Ладно, подумали, дадим выговориться, а потом скажем, что это личное мнение Ашота было, Ашот к правлению отношения не имеет; но его понесло, и остановить уже невозможно было — сказал.
— У каждого добра на целый хутор, сено себе заготовили, дрова привезли-сложили, железные ворота в два слоя покрасили, и бочки для солений замочили, готовыми держите, чтобы зимой соления трескать, а у нас почему всего этого не должно быть?

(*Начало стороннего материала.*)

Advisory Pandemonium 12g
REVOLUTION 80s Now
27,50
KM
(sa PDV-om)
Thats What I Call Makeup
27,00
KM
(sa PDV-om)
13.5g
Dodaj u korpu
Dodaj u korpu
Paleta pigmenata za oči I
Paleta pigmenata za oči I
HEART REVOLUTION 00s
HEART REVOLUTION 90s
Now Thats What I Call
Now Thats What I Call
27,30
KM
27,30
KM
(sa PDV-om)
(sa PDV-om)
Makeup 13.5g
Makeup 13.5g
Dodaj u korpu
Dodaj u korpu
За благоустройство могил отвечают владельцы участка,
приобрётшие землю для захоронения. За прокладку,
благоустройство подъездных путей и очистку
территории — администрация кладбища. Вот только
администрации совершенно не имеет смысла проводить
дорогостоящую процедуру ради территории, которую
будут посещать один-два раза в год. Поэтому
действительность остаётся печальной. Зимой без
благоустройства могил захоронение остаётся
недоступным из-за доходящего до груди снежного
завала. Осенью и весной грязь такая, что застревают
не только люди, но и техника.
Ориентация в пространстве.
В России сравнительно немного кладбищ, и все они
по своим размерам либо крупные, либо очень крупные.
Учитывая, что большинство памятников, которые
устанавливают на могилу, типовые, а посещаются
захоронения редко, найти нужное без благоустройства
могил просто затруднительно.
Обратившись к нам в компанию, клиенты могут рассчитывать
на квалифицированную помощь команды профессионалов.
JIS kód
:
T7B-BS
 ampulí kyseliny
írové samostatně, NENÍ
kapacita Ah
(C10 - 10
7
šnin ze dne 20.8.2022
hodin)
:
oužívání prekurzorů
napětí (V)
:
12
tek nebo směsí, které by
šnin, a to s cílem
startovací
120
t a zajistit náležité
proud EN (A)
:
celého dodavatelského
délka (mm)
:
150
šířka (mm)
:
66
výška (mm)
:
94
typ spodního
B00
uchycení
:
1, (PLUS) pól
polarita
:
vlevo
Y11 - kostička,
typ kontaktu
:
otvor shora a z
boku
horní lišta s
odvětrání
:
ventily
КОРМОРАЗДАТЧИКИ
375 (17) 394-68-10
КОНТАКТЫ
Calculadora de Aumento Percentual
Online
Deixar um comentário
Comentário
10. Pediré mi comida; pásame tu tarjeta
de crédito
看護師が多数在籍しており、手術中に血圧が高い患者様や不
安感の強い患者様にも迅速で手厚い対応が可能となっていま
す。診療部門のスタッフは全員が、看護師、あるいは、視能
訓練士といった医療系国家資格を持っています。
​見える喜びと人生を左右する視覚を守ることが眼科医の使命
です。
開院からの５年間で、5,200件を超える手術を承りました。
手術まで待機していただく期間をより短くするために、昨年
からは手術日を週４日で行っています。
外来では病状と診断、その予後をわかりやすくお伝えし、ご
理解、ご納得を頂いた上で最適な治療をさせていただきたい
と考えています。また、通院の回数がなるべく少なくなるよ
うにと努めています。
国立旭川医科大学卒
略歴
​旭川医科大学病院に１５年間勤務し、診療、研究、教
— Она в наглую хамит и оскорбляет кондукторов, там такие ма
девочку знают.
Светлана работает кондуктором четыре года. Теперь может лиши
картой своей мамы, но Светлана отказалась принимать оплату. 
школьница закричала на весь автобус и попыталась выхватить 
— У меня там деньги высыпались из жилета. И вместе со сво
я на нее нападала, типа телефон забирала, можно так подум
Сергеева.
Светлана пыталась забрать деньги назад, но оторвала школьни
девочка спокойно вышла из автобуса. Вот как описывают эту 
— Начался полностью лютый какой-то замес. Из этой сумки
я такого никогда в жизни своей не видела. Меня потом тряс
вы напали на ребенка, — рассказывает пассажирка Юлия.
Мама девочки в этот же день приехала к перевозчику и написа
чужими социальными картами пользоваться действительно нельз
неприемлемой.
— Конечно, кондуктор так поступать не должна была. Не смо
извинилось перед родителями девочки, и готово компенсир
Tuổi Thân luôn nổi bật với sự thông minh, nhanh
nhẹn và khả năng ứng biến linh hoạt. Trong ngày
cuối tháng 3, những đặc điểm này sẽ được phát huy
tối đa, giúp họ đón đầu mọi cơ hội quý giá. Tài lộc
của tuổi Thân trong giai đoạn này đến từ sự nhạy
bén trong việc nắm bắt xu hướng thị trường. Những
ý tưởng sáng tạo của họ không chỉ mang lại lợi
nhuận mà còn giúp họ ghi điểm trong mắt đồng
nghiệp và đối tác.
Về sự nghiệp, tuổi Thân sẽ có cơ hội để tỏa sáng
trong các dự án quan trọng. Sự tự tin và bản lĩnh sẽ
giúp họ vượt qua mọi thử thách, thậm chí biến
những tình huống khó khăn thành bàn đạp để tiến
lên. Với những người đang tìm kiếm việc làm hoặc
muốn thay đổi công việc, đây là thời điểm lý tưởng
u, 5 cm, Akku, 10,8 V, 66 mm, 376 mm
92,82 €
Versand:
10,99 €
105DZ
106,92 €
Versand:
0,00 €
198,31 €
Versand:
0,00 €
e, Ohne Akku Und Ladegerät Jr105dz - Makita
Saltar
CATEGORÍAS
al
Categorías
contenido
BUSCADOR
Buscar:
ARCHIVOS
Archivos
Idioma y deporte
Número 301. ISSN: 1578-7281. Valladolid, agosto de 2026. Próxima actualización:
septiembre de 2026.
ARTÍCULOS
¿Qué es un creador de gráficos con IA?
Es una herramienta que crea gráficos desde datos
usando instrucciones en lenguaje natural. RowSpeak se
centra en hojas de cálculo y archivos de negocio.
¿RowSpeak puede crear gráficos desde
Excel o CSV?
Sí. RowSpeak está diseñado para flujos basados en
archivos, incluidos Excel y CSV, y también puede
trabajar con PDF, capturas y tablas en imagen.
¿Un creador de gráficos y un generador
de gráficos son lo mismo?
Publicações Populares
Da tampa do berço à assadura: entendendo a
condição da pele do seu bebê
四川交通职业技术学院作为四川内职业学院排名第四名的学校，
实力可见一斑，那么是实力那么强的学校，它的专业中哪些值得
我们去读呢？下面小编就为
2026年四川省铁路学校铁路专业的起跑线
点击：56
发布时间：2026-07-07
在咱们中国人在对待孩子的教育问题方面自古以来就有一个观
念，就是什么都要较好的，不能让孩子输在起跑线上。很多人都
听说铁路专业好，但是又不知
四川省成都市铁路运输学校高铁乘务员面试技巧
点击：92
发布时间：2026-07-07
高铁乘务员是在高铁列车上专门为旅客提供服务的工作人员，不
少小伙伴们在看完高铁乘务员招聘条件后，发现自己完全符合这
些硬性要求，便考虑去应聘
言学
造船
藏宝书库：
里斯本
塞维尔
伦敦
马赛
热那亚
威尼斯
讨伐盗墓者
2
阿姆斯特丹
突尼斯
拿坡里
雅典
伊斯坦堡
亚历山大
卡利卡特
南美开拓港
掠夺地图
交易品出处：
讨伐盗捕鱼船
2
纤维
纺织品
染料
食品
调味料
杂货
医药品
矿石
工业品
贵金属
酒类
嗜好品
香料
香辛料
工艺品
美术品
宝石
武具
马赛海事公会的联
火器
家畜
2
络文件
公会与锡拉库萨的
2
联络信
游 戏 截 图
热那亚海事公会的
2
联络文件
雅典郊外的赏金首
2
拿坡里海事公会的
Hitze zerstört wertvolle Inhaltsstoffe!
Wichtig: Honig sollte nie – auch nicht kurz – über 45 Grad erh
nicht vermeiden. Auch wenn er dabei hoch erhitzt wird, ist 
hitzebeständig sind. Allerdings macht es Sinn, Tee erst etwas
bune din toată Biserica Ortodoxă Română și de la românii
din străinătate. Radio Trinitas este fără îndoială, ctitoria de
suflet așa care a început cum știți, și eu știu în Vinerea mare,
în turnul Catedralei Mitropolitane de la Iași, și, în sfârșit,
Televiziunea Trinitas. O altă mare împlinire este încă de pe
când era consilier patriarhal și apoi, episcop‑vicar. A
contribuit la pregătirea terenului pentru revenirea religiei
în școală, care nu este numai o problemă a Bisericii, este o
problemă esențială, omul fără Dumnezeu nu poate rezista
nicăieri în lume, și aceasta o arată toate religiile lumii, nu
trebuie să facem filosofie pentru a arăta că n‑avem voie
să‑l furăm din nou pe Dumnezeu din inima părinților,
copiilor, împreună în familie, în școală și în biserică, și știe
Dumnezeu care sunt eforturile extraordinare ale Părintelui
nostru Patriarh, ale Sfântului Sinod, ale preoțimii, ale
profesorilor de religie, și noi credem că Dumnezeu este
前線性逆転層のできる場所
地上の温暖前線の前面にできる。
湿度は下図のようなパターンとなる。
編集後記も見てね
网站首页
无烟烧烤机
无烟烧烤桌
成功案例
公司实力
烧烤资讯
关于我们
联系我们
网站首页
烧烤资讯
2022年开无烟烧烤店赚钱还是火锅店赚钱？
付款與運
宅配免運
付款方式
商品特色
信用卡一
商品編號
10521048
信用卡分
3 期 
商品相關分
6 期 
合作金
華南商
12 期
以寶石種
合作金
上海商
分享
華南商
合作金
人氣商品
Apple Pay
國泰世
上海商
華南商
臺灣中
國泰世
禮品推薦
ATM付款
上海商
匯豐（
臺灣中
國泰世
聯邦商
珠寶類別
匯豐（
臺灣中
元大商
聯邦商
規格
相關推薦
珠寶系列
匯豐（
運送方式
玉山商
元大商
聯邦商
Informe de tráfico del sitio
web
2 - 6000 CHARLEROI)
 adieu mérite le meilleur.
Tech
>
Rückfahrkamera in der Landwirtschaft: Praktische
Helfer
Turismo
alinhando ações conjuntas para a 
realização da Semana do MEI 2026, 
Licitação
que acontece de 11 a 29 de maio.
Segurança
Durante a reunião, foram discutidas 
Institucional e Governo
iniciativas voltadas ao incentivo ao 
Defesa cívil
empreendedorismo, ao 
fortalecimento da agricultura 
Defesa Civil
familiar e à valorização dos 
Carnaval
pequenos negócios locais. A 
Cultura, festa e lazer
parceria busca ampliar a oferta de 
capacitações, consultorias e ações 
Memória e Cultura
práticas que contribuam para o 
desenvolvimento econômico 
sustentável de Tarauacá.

Улыбнулись, подумали, шашлык, значит, сегодня ел, раз о соленьях заговорил. Ну ладно, подумали, пусть покритикует, кончит, а потом мы его в сторонку отведём и намекнём, дескать, у тебя тоже побочный доход имеется — тайные посевы фасоли в Калкаре, один из ягнят-двойняшек… но он говорил без передышки:
— Сговорились, бедную девушку прогнали, цатеровскую, это почему, поведением не такая была, а я её не в ваш дом привёл, в свой, но она Тэвана, это самое, в село тянула, как же, места бы не хватило, тесно бы вам стало, блохи наши на вас бы полетели.
Сказали, дурак, раз своей пользы не понимаешь, круглый дурак, завтра, если всем селом перебираться будем, у тебя больше всех наличными будет, глупый, раз этого не понимаешь. Хотя — одно обвинение справедливым было; ежели подвернётся, подумали, ежели шофёры лифтового завода привезут металлическую сетку, заплатим, купим для его забора метров четыреста… но столько в нём было зла и нелюбви, что плюнули и сказали — а иди ты! Оглохли, сказали, не сышим, пусть себе болтает, пусть выскажет всё и катится ко всем чертям. Одним словом, испытали сильное разочарование.